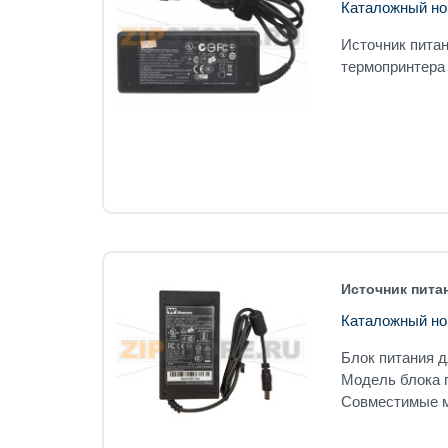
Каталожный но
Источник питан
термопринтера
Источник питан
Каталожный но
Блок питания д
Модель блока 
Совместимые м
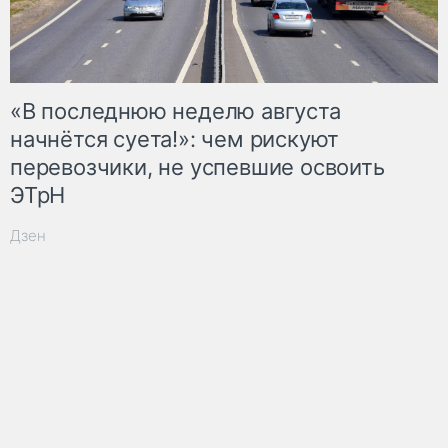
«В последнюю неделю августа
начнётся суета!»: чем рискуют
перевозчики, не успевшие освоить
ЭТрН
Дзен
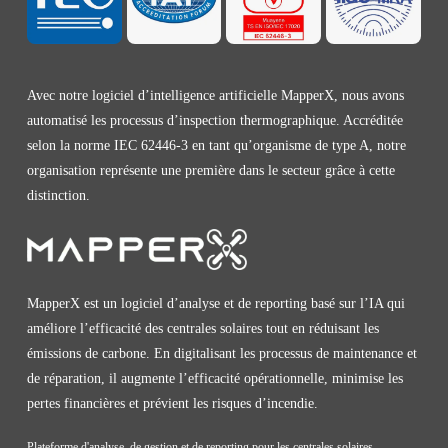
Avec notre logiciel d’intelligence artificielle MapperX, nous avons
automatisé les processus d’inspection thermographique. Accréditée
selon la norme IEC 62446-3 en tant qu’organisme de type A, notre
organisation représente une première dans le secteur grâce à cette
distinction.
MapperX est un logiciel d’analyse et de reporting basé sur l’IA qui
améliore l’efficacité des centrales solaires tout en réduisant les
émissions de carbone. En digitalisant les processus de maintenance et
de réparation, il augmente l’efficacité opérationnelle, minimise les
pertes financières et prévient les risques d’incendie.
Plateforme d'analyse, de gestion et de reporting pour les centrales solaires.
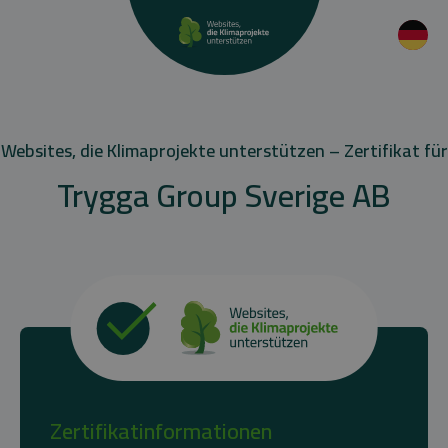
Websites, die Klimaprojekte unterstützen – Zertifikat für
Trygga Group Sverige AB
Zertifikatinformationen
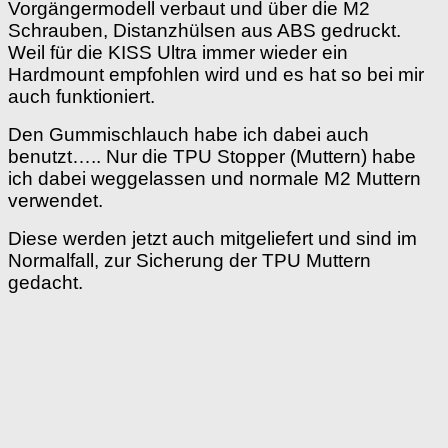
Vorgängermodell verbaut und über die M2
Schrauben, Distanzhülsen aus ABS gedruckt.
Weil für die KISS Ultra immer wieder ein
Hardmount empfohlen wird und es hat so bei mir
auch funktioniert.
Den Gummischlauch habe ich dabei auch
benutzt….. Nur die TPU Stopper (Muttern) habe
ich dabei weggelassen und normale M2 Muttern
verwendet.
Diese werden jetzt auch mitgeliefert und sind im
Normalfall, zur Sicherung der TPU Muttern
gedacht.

══════════════════════════════

Task goal -> Starting with the first line of the data above and ending with the line containing "distinction.", please restate every line exactly, leaving images out.

Answer section ->
Каталожный но
Источник питан
термопринтера
Источник питан
Каталожный но
Блок питания д
Модель блока 
Совместимые м
«В последнюю неделю августа
начнётся суета!»: чем рискуют
перевозчики, не успевшие освоить
ЭТрН
Дзен
Avec notre logiciel d’intelligence artificielle MapperX, nous avons
automatisé les processus d’inspection thermographique. Accréditée
selon la norme IEC 62446-3 en tant qu’organisme de type A, notre
organisation représente une première dans le secteur grâce à cette
distinction.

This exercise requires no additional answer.